What you should do =
When you copy the data, keep every word exactly as it is and leave the pictures out.

Supplied information =

*** Begin section ***

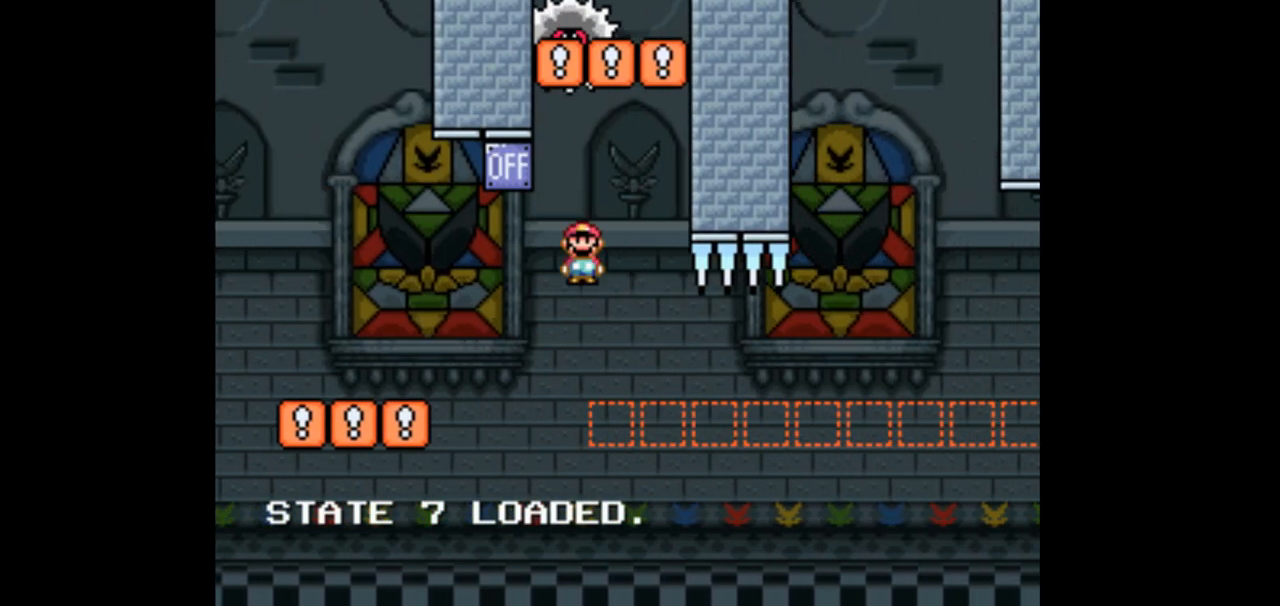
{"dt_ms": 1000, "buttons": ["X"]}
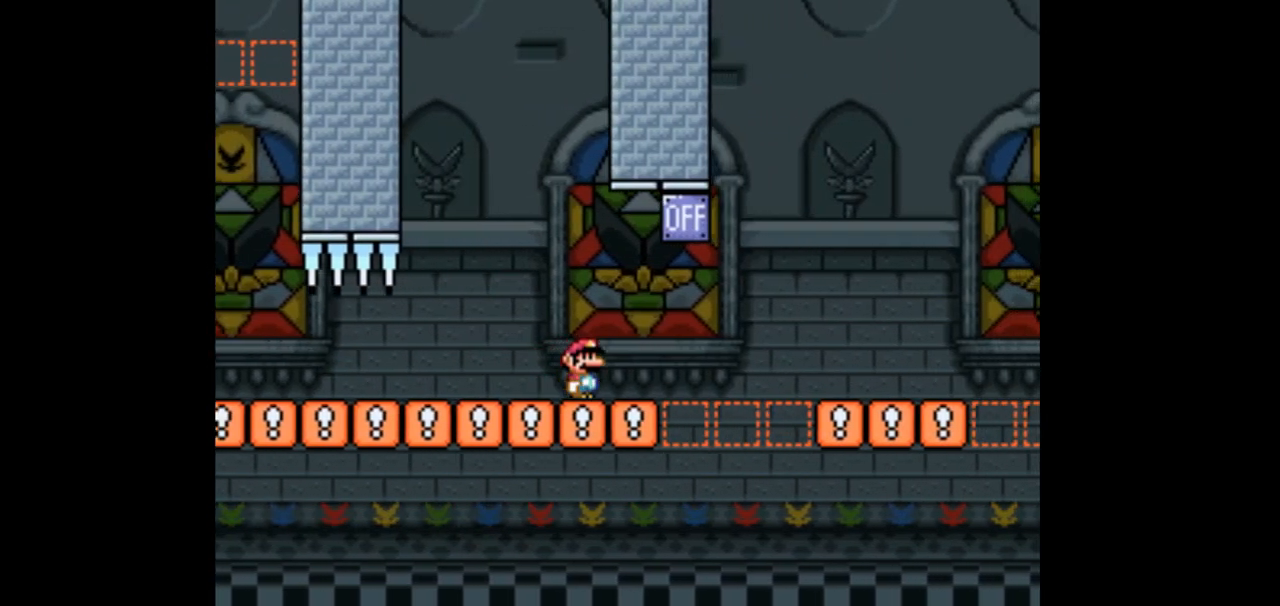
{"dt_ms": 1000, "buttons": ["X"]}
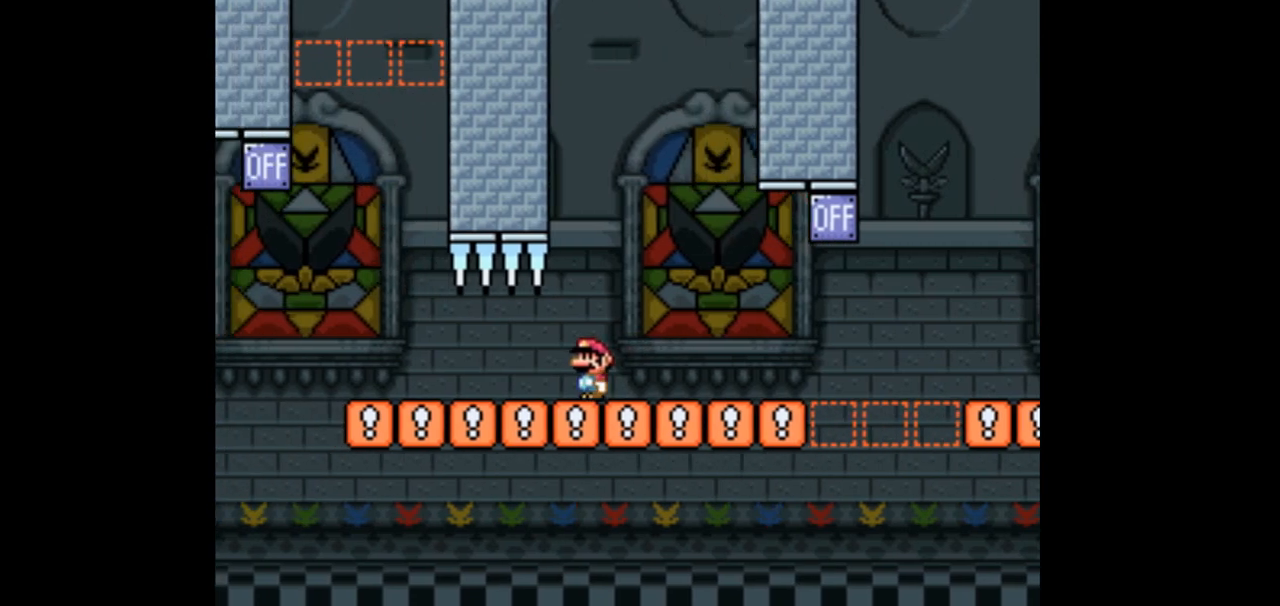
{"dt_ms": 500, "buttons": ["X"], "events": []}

*** End section ***

Your response =
{"dt_ms": 1000, "buttons": ["X"]}
{"dt_ms": 1000, "buttons": ["X"]}
{"dt_ms": 500, "buttons": ["X"], "events": []}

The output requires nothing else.